July 19, 2023
By Staff report
LAHORE
Pakistan’s federal minister for the Interior, Rana Sanaullah has informed that the Afghan Taliban have expressed an intention to stop cross-border attacks into Pakistan by Tehreek-e-Taliban Pakistan (TTP), but that they lack the capacity.
Speaking to senior journalist Munizae Jahangir on her Aaj News show Spotlight, the interior minister said that the Afghan Taliban-led government in Afghanistan has suggested many solutions to stop cross-border infiltration into Pakistan. One of these is the attempt to relocate TTP militants away from the Pak-Afghanistan border and move them deeper inside Afghanistan so that they cannot carry out attacks more frequently.
“This was indeed an old proposal, and the then COAS General Qamar Bajwa and the former DG ISI Lt. General Faiz Hameed apprised the parliament of this suggestion and sought the guidance of public representatives on the issue,” Sana said on the show.
BORDER ISSUES
Pakistan shares a 2600 km long border with Afghanistan, but has constructed a fence on its side of the border to stop cross-border infiltration.
According to a UN Security Council Report, the estimated strength of TTP fighters in Afghanistan was 4,000 to 6,000, based mainly in the eastern provinces of Nangarhar, Kunar, Logar, Paktika, Paktiya, and Khost. These Afghan areas border with Pakistan’s Peshawar, Bannu, Dera Ismail Khan, North Waziristan, and Kurram districts of Khyber Pakhtunkhwa province.
The Interior minister also said that the law and order situation in Afghanistan is not exemplary, and it is quite possible that TTP is carrying out their activities without the assistance or knowledge of the Afghan Taliban government.
THE TTP PROBLEM
Barrister Saif, former spokesman of the KP government, who was also on the show on Tuesday night, confirmed that the Afghan Taliban did propose the option of relocating TTP fighters away from the Pakistan border. However, he said that this option was not viewed as a feasible solution to stop TTP attacks inside Pakistan.
He added that in this age of information technology, it was not possible to stop the TTP from attacking inside Pakistan just by pushing them away from the border areas. TTP’s infrastructure and its operatives were also present within Pakistan, and it only needs a message to carry out an attack, as TTP has its own system of communication.

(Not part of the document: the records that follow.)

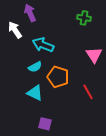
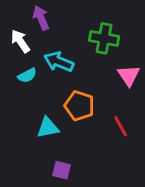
green cross: (84, 18) -> (104, 38), moved, size x1.5
cyan semicircle: (35, 67) -> (27, 75), moved
cyan triangle: (35, 93) -> (48, 128), turned -36

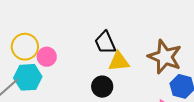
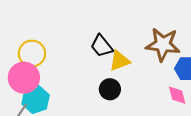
yellow circle: (25, 47) -> (32, 53), moved
pink circle: (47, 57) -> (24, 78), moved, size x1.6

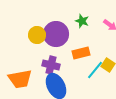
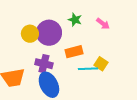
cyan line: (95, 70) -> (88, 69), turned 48

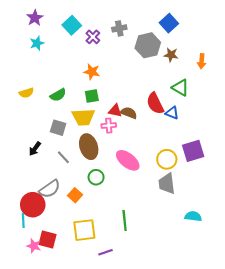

“The TTP is facing an existential crisis from Daish, and if they stop attacking Pakistan, then there is a chance that there would be a revolt inside the organization because of that, and many splinter groups would be formed or the fighters will join Daish,”
said Barrister Saif.
Pakistan has repeatedly complained to Kabul that Afghan soil is being used as a launchpad to carry out terrorist activities inside Pakistan, especially in KP’s tribal districts. After an attack on a military installation in Balochistan’s Zhob district claimed by TTP, the COAS General Asim Munir warned the Afghan Taliban of an “effective response” by his forces if they fail to stop harboring militants who plot cross-border attacks from Afghanistan.
A statement issued by the Inter-Services Public Relations (ISPR) said that the army chief voiced serious concerns over “safe havens” of TTP in Afghanistan.

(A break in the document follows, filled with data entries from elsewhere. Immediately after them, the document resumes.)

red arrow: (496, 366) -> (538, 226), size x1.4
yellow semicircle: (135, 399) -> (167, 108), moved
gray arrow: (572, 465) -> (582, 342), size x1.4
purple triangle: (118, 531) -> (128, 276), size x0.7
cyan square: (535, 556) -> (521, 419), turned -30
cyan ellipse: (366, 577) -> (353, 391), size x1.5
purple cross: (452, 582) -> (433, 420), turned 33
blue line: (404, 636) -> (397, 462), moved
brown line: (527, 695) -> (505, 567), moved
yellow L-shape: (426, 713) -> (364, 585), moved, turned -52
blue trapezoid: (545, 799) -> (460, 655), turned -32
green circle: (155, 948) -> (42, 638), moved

“The armed forces of Pakistan have serious concerns about the safe havens and liberty of action available to TTP in Afghanistan,” the statement noted.
“It is expected that the interim Afghan Government would not allow the use of its soil to perpetrate terror against any country, in the real sense and in line with commitments made in the Doha Agreement,”
the army chief was quoted as saying.